Xavier Velasco
El camino de los excesos, escribió William Blake, conduce al palacio de la sabiduría. Me lo repito a ratos, de butaca en butaca, sin querer ya pensar desde hace cuantas horas no hago otra cosa que ver bolas amarillas yendo y viniendo sobre la misma cancha. Es un drama que crece lentamente, como lo haría el cariño o el rencor a lo largo de una semana de intensidades multidireccionales, aunque monomaniáticas. Luego de las primeras seis horas ininterrumpidas de tenis, comienza uno a entender al mundo en función de la lógica del juego. Todo el drama vital se puede reducir al trazo de las líneas sobre la cancha. Podría narrarse el total de los aciertos y errores de una vida a partir de términos como servicio as, falta y doble falta.

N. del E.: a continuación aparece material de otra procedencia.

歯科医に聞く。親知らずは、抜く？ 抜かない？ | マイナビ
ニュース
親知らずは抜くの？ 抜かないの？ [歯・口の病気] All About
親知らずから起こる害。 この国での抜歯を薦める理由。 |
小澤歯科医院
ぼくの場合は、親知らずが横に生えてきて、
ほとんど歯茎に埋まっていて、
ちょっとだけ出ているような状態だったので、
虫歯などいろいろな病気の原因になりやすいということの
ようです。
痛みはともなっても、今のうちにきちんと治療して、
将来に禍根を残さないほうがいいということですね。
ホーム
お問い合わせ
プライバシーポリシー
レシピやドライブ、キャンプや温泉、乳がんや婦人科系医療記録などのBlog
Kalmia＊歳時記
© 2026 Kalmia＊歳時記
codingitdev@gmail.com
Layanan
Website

No quisiera saber la clase de ridículo que haría sobre una cancha, raqueta en mano. Ya lo hice en su momento, sin el mínimo espíritu de sacrificio, y hasta sin un sentido elemental del decoro. Dudo que dejaría el pellejo ante la red, pero difícilmente puedo prescindir de la aventura de viajar abordo de una estrategia ajena que sale disparada a doscientos kilómetros por hora. No sé si haya heroísmo o masoquismo en la manía de ir tras las últimas pelotas, pero entiendo y comparto a la distancia el proceso mental que lo hace indispensable. Sufro ahí en la butaca, pues de sufrir a gusto es que trata todo esto. Padezco cada uno de los servicios que el favorito en turno intenta inútilmente devolver. Espero como un beato que dispare un as, y me derrumbo como un búfalo muerto si en lugar de eso sale doble falta.

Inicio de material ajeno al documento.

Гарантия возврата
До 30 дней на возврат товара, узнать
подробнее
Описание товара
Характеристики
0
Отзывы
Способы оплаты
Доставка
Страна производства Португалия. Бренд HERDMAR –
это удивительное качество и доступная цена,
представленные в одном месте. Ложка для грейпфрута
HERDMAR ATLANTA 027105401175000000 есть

Hay, entre jugador y aficionado, una simbiosis similar a la que une al autor y al lector. Sólo que en este caso el asunto de la profundidad corre a cargo de cada quien. Nadie sino uno mismo sabe lo que apuesta. O en fin, lo que involucra en este juego abstracto de ganar o perder. Ganarle al otro, ganarse a sí mismo, perder con suerte el miedo de perder. Entrar en componenda dichosa con los astros si acaso el marcador le favorece a aquel que yo escogí, y por lo tanto a mí, que por propia elección vengo detrás. He querido expropiar un juego ajeno, y en su momento erosionarme el hígado por su sola causa. Que es la mía, se entiende. Como mía es también la esperanza de ver una final entre Nadal y Federer. ¿Por qué? Porque ninguna otra provoca dosis tan generosas de sufrimiento puro. Voy a ponerlo claro: pago por sufrir.
Día tras día, los ardores aumentan. Cada punto va siendo más pesado, y en tanto eso mejor parecido a un nuevo coletazo del destino. Hay un aire fatal en esos golpes de pelota, cuyos ecos de pronto me acompañan abordo de la scooter, de regreso al hotel. Otros, en mi lugar, acuden cada día a una parroquia y le entregan la suma de sus aflicciones. Una guerra, al final, de cualquier forma. Una pelea a muerte contra lo peor de mí, encarnado en las fuerzas adversas del destino. Y aquí estoy, sin moverme ni atreverme a pensar en otra cosa. Produciendo energía, como un generador.